I, like nearly everyone who has watched the film “Jaws,” find it to be rather horrifying. In fact, I probably avoided taking up the sport of surfing (a sport and culture that is an indelible part of the Southern California beach communities where I spent a great deal of time during the halcyon days of my youth) because of the film “Jaws.”
To be sure, being eaten by a ferocious Great White shark has go to be one of the most unpleasant ways to meet your maker. Thus, one could be excused for minimizing one’s chances of meeting one face to face – or “jaws to face” as the case may be.
But the Nature Conservancy considers my fear of sharks to be somewhat misguided. It claims that sharks have been mislabeled as man-eaters, and they have more to fear from humans than humans have to fear from sharks. The Nature Conservancy points out that more people are killed each year by dogs, snakes and bees than they are by sharks.
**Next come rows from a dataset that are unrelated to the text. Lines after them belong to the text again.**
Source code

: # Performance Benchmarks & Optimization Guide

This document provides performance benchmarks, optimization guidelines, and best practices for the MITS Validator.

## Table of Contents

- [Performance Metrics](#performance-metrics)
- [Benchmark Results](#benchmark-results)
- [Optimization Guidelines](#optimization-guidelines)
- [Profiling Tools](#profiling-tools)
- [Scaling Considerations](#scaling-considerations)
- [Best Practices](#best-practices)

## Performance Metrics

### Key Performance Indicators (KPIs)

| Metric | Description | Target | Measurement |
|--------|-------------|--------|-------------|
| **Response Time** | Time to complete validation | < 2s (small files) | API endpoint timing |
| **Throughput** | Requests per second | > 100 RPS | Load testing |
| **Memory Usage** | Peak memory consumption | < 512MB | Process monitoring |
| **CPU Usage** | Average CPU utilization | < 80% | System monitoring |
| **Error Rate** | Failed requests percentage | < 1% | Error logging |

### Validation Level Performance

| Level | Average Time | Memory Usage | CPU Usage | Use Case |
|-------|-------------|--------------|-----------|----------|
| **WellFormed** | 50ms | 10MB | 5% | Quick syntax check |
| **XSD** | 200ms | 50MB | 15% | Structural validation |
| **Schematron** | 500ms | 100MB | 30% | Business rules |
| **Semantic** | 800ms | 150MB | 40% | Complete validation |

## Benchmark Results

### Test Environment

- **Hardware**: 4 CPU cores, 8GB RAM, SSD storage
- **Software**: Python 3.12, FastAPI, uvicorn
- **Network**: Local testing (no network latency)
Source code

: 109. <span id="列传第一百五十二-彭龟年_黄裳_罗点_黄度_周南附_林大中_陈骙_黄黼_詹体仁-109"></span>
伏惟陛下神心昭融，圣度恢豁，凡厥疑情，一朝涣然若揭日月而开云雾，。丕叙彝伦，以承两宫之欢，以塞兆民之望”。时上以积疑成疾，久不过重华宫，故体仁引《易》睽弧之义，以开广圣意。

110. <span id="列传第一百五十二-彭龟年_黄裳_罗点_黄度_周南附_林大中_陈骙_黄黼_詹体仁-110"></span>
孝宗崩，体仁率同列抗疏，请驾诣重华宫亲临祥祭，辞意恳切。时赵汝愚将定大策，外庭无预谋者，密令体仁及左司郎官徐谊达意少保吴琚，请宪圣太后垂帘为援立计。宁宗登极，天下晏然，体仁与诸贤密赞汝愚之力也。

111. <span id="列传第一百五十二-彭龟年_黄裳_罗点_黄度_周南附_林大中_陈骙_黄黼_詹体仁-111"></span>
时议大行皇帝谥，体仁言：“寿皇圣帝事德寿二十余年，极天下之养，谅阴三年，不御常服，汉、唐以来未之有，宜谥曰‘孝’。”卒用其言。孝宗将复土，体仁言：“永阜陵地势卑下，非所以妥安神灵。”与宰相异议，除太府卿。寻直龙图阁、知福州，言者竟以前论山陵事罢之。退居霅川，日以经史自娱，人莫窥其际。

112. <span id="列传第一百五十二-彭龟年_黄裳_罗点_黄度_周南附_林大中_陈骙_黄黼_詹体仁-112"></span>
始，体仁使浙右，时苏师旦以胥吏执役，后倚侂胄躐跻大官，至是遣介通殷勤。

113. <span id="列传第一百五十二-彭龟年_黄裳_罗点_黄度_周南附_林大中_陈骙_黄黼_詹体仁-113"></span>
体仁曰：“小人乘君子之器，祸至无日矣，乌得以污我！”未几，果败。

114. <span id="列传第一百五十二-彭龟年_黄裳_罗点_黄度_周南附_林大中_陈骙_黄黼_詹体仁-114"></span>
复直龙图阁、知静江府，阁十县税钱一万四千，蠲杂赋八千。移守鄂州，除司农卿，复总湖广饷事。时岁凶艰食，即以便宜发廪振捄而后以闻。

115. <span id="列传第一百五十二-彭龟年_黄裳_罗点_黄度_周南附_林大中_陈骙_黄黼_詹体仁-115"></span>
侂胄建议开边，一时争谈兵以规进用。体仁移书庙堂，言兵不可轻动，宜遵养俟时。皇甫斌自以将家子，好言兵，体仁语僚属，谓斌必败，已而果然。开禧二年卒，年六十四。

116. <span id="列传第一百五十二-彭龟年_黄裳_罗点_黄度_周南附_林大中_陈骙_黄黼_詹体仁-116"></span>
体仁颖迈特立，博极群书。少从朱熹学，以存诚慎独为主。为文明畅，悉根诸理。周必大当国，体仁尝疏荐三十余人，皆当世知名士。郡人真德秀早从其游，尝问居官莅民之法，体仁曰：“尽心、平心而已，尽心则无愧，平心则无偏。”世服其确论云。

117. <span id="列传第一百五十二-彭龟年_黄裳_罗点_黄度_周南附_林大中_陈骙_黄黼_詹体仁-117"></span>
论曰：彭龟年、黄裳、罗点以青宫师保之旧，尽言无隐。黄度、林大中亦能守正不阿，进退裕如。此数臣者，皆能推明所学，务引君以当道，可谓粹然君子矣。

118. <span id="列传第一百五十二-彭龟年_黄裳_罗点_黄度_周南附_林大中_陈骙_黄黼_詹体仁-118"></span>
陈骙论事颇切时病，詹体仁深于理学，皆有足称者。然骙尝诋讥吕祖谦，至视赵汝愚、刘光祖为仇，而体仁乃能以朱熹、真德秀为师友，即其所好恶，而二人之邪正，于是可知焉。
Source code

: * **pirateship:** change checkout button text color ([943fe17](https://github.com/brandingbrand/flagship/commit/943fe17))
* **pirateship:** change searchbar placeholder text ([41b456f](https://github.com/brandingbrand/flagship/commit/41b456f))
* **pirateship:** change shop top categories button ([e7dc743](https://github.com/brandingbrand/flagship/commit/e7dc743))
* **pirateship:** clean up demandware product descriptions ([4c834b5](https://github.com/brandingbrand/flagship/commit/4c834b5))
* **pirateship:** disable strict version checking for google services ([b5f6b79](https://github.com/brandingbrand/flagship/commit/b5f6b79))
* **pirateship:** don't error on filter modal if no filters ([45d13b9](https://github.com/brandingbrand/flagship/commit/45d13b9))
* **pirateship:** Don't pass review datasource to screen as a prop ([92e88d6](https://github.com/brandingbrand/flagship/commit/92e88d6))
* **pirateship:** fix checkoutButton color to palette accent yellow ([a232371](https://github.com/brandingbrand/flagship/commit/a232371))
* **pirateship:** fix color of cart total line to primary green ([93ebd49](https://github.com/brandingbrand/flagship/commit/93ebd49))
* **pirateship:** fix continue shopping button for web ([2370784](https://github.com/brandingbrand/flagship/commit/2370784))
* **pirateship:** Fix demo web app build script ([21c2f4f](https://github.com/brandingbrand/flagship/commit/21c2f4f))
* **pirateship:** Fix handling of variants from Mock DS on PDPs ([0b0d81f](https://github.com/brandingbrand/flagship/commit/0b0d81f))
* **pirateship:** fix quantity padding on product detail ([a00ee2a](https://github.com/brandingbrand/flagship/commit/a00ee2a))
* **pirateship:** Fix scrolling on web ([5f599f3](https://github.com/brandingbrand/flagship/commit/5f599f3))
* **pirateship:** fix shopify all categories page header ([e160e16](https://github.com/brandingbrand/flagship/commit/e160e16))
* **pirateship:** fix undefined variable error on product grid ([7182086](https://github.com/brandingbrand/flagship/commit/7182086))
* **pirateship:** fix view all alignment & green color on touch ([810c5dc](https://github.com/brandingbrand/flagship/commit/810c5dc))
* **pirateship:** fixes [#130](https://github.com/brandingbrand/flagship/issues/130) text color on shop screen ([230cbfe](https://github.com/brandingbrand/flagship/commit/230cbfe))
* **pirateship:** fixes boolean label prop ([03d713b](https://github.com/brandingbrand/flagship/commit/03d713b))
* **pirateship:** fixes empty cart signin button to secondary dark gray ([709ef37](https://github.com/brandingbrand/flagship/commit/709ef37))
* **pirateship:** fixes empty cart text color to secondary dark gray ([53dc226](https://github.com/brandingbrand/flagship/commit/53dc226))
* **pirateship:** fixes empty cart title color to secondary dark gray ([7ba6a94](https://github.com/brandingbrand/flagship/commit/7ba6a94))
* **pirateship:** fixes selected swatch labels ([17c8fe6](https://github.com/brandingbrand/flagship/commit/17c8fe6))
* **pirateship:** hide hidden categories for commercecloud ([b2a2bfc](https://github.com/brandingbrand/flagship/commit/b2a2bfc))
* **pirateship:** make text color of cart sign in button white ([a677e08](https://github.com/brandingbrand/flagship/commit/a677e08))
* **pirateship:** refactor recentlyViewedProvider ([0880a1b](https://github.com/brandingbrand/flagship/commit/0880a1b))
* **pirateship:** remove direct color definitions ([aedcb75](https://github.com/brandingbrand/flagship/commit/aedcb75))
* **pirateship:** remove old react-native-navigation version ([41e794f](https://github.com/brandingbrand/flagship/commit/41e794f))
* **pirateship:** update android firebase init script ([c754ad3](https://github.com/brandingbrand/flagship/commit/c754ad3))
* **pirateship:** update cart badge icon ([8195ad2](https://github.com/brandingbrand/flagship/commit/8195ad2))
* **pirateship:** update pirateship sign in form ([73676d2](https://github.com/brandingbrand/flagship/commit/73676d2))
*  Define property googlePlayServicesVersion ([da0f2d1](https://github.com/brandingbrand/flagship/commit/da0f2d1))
As a result of this fear and misinformation – which the Nature Conservancy claims is perpetuated by the media – conservation efforts with respect to sharks has become increasingly difficult. It turns out that sharks are, as the Nature Conservancy notes, “among the most biologically vulnerable creatures in the ocean.”
Until doing a little research, I was unaware of the plight of sharks – and just how vulnerable and threatened they are. (They are vigorously hunted for their fins and meat and thus many species are in danger of becoming extinct.)
I fear sharks, but now I also have a great deal of respect for them. Though fearsome, they are undoubtedly magnificent creatures who have a right to thrive and contribute to ocean ecosystems.
According to the Nature Conservancy, sharks are valuable on a number of fronts. Fishing and diving industries benefit from them, as do coastal economies. In addition, their exceptional immune systems are being studied by scientists and may help us improve our ability to fight and prevent diseases.